I have a DataFrame df, which I group for instance like:
foo = by(df, [:param1, :param2], :res => mean)
Here, columns param1 and param2 store parameter values and column res stores result values. Foo shows the mean result values for each parameter combination.
I also have another column :flag which stores exit flags (integers) of each result. How can the example above be adapted to consider only values in which certain exit flags are set? e.g., something like:
foo = by(df, [:param1, :param2], :res => mean if(:flag .= 1 || :flag.=2) )
Thank you in advance.
On the phone so can’t check but I think
by(df[df.flag.==1, :], [:param1, :param2], :res=>mean)
Thank you, this works!
Unlikely I forgot to mention the following: suppose there is a parameter combination in which there is no df.flag .<=2. These combinations are omitted in the resulting dataframe. Is there a way to force them to be listed (for instance with NaN values)?

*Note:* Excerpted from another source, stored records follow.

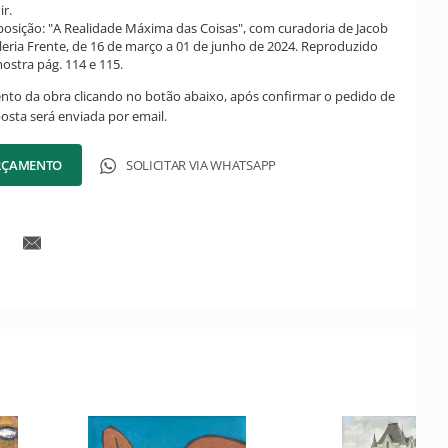
ir.
posição: "A Realidade Máxima das Coisas", com curadoria de Jacob
aleria Frente, de 16 de março a 01 de junho de 2024. Reproduzido
ostra pág. 114 e 115.
ento da obra clicando no botão abaixo, após confirmar o pedido de
posta será enviada por email.
ORÇAMENTO
SOLICITAR VIA WHATSAPP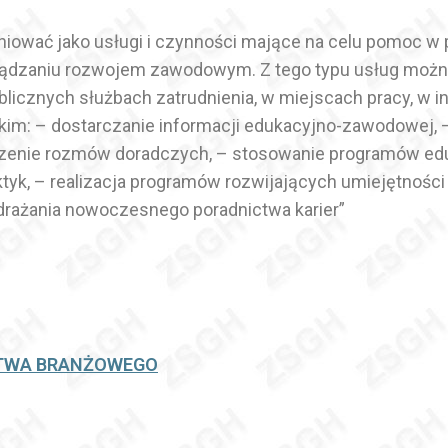
niować jako usługi i czynności mające na celu pomoc 
ądzaniu rozwojem zawodowym. Z tego typu usług można
ublicznych służbach zatrudnienia, w miejscach pracy, w
im: – dostarczanie informacji edukacyjno-zawodowej, 
zenie rozmów doradczych, – stosowanie programów edu
yk, – realizacja programów rozwijających umiejętności s
 wdrażania nowoczesnego poradnictwa karier”
CTWA BRANŻOWEGO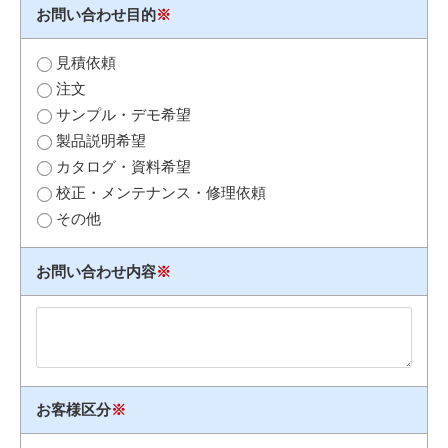
お問い合わせ目的
※
見積依頼
注文
サンプル・デモ希望
製品説明希望
カタログ・資料希望
校正・メンテナンス・修理依頼
その他
お問い合わせ内容
※
お客様区分
※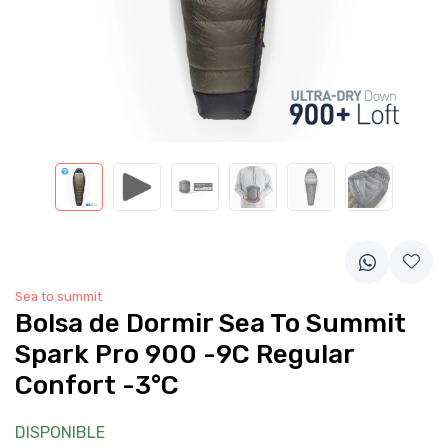
Sea to summit
Bolsa de Dormir Sea To Summit
Spark Pro 900 -9C Regular
Confort -3°C
DISPONIBLE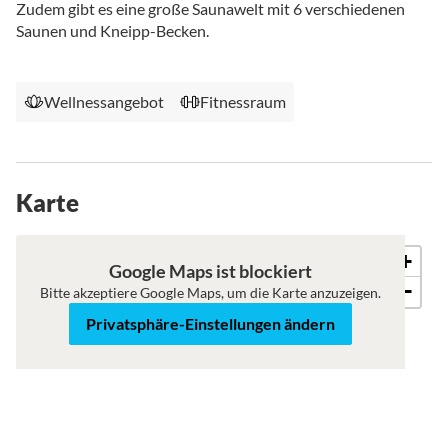
Zudem gibt es eine große Saunawelt mit 6 verschiedenen
Saunen und Kneipp-Becken.
Wellnessangebot
Fitnessraum
Karte
+
Karte
Satellit
Google Maps ist blockiert
−
Bitte akzeptiere Google Maps, um die Karte anzuzeigen.
Privatsphäre-Einstellungen ändern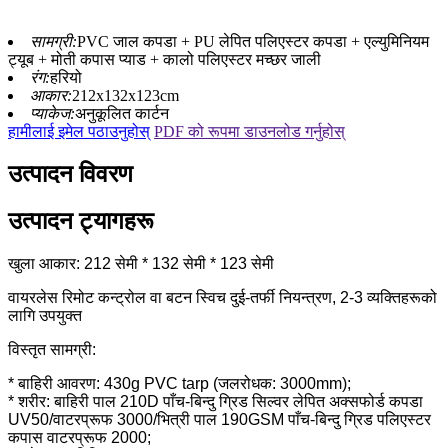
सामग्री:
PVC जाल कपडा + PU लेपित पलिएस्टर कपडा + एल्युमिनियम
ट्यूब + मोती कपास प्याड + कालो पलिएस्टर मच्छर जाली
रंग:
हरियो
आकार:
212x132x123cm
प्याकेज:
अनुकूलित कार्टन
हामीलाई इमेल पठाउनुहोस्
PDF को रूपमा डाउनलोड गर्नुहोस्
उत्पादन विवरण
उत्पादन ट्यागहरू
खुला आकार: 212 सेमी * 132 सेमी * 123 सेमी
वायरलेस रिमोट कन्ट्रोल वा बटन स्विच दुई-तर्फी नियन्त्रण, 2-3 व्यक्तिहरूको
लागि उपयुक्त
विस्तृत सामग्री:
* बाहिरी आवरण: 430g PVC tarp (जलरोधक: 3000mm);
* शरीर: बाहिरी पाल 210D पाँच-बिन्दु ग्रिड सिल्वर लेपित अक्सफोर्ड कपडा
UV50/वाटरप्रूफ 3000/भित्री पाल 190GSM पाँच-बिन्दु ग्रिड पलिएस्टर
कपास वाटरप्रूफ 2000;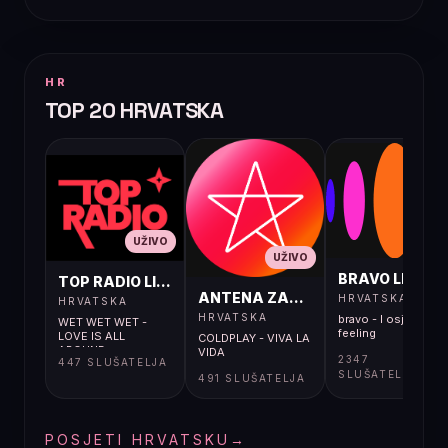
HR
TOP 20 HRVATSKA
UŽIVO
UŽIVO
UŽIVO
BRAVO LIVE
TOP RADIO LIVE
ANTENA ZAGREB LIVE
HRVATSKA
HRVATSKA
HRVATSKA
bravo - I osjećaj i
WET WET WET -
feeling
LOVE IS ALL
COLDPLAY - VIVA LA
AROUND
VIDA
2347
447 SLUŠATELJA
SLUŠATELJA
491 SLUŠATELJA
POSJETI HRVATSKU
→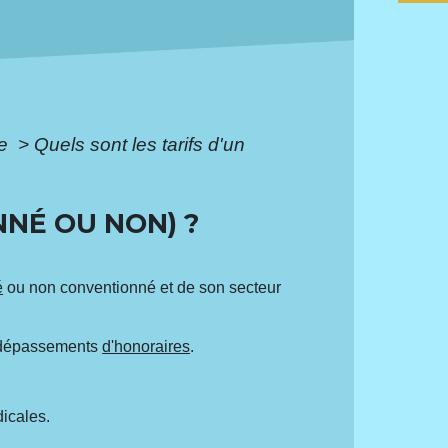
le
>
Quels sont les tarifs d'un
NNÉ OU NON) ?
é
ou non conventionné et de son secteur
de dépassements
d'honoraires
.
icales.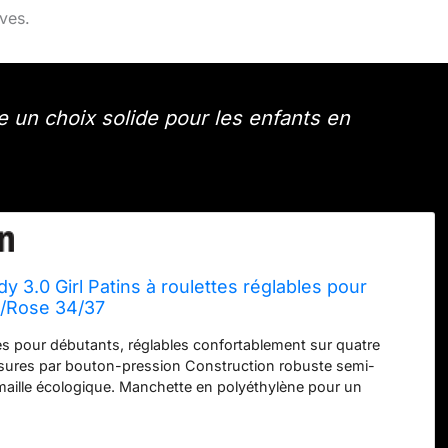
ves.
e un choix solide pour les enfants en
 3.0 Girl Patins à roulettes réglables pour
c/Rose 34/37
tes pour débutants, réglables confortablement sur quatre
ssures par bouton-pression Construction robuste semi-
maille écologique. Manchette en polyéthylène pour un
çage facile à utiliser, une bande velcro et une boucle à cliquet
e la chaussure. Cadre et camions en polypropylène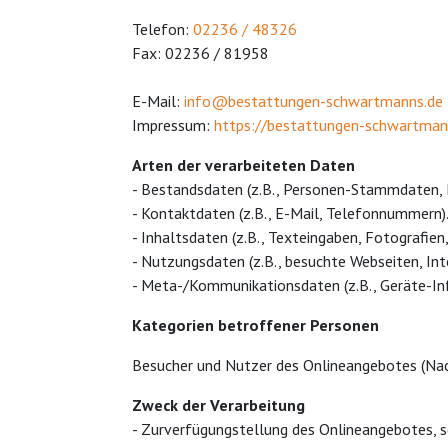
Telefon:
02236 / 48326
Fax: 02236 / 81958
E-Mail:
info@
bestattungen-schwartmanns.de
Impressum:
https://bestattungen-schwartman
Arten der verarbeiteten Daten
- Bestandsdaten (z.B., Personen-Stammdaten, 
- Kontaktdaten (z.B., E-Mail, Telefonnummern)
- Inhaltsdaten (z.B., Texteingaben, Fotografien,
- Nutzungsdaten (z.B., besuchte Webseiten, Inte
- Meta-/Kommunikationsdaten (z.B., Geräte-In
Kategorien betroffener Personen
Besucher und Nutzer des Onlineangebotes (Nac
Zweck der Verarbeitung
- Zurverfügungstellung des Onlineangebotes, s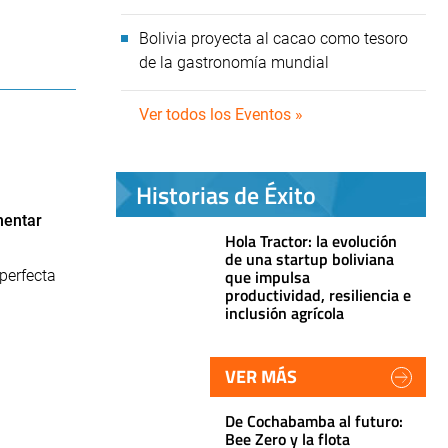
Bolivia proyecta al cacao como tesoro
de la gastronomía mundial
Ver todos los Eventos »
Historias de Éxito
mentar
Hola Tractor: la evolución
de una startup boliviana
que impulsa
perfecta
productividad, resiliencia e
inclusión agrícola
VER MÁS
De Cochabamba al futuro:
Bee Zero y la flota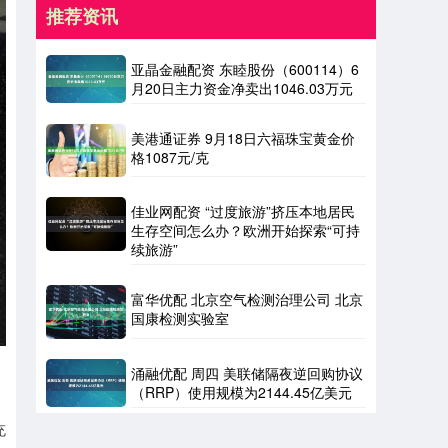
推荐资讯
亚晶金融配资 东睦股份（600114）6
月20日主力资金净卖出1046.03万元
美港通证券 9月18日六福珠宝黄金价
格1087元/克
佳业网配资 “过度旅游”挤压本地居民
生存空间怎么办？欧洲开始探索“可持
续旅游”
富华优配 北京空气检测治理公司 北京
国康检测实验室
涌融优配 周四 美联储隔夜逆回购协议
（RRP）使用规模为2144.45亿美元
充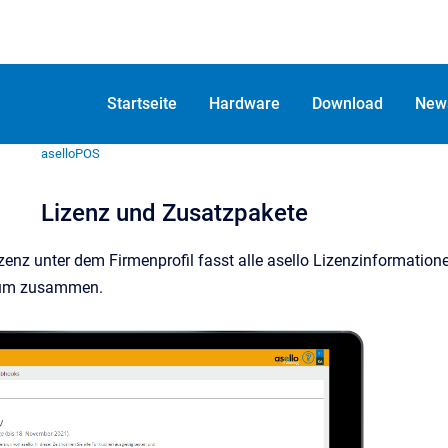
Startseite
Hardware
Download
New
aselloPOS
Lizenz und Zusatzpakete
izenz unter dem Firmenprofil fasst alle asello Lizenzinformatio
aum zusammen.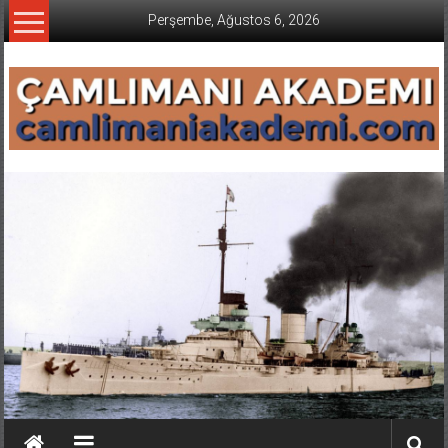
İçeriğe
Perşembe, Ağustos 6, 2026
geç
CAMLIMANI
AKADEMI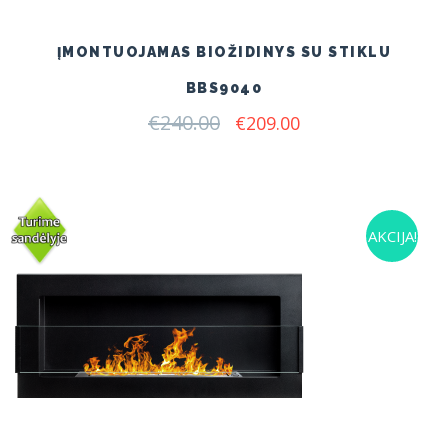
ĮMONTUOJAMAS BIOŽIDINYS SU STIKLU
BBS9040
€
240.00
Original
Current
€
209.00
price
price
was:
is:
€240.00.
€209.00.
AKCIJA!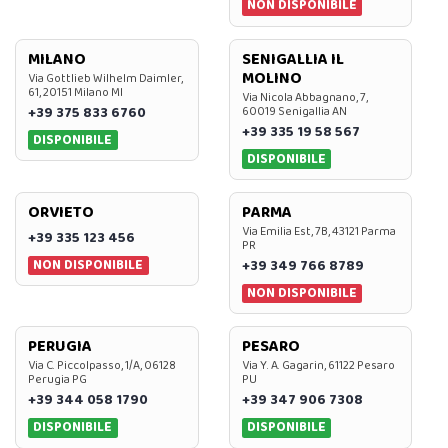
NON DISPONIBILE
MILANO
SENIGALLIA IL
MOLINO
Via Gottlieb Wilhelm Daimler,
61, 20151 Milano MI
Via Nicola Abbagnano, 7,
+39 375 833 6760
60019 Senigallia AN
+39 335 19 58 567
DISPONIBILE
DISPONIBILE
ORVIETO
PARMA
Via Emilia Est, 7B, 43121 Parma
+39 335 123 456
PR
NON DISPONIBILE
+39 349 766 8789
NON DISPONIBILE
PERUGIA
PESARO
Via C. Piccolpasso, 1/A, 06128
Via Y. A. Gagarin, 61122 Pesaro
Perugia PG
PU
+39 344 058 1790
+39 347 906 7308
DISPONIBILE
DISPONIBILE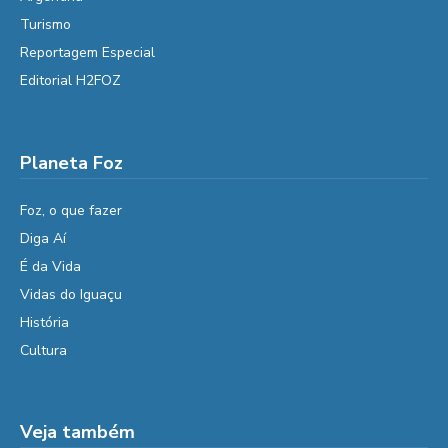
Turismo
Reportagem Especial
Editorial H2FOZ
Planeta Foz
Foz, o que fazer
Diga Aí
É da Vida
Vidas do Iguaçu
História
Cultura
Veja também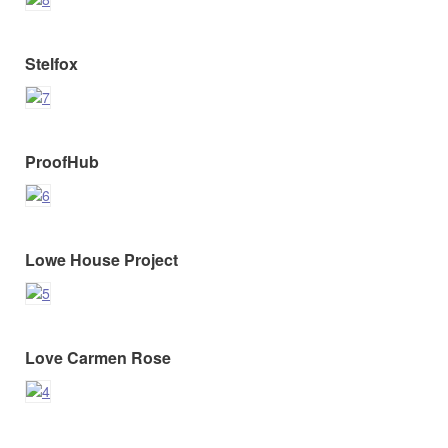
Stelfox
ProofHub
Lowe House Project
Love Carmen Rose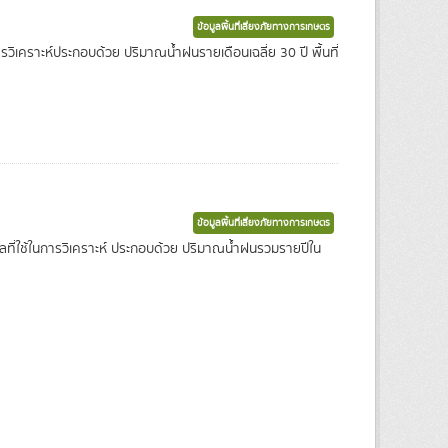
ข้อมูลพื้นที่เสี่ยงภัยทางการเกษตร
ในการวิเคราะห์ประกอบด้วย ปริมาณน้ำฝนรายเดือนเฉลี่ย 30 ปี พื้นที่
ข้อมูลพื้นที่เสี่ยงภัยทางการเกษตร
อมูลที่ใช้ในการวิเคราะห์ ประกอบด้วย ปริมาณน้ำฝนรวมรายปีใน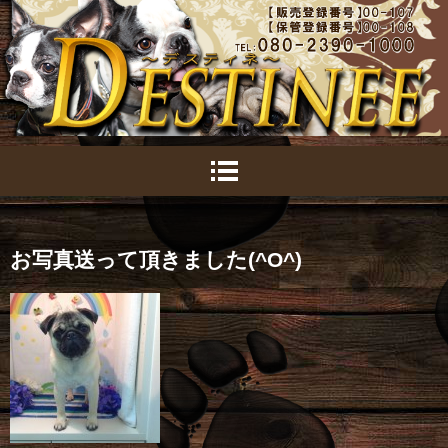
お写真送って頂きました(^O^)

Not currently. We could add an argument to enable that (e.g.
droplevels=false), but note that in any case that would only work if
df.flag is a
CategoricalArray, since otherwise there’s no way
by can know what are the possible values.
Okay. Thank you anyway for your fast response
Create a new column that takes a value 1 when either
flag == 1 or
flag == 2 and 0 otherwise. Then also use this as a grouping column in the
by(df, [:param1, :param2, :newcol], :res=>mean)
It will also compute the mean for values with
flag > 2, you can just reset them to
NaN if you want.
This is a nice solution. Thank you!!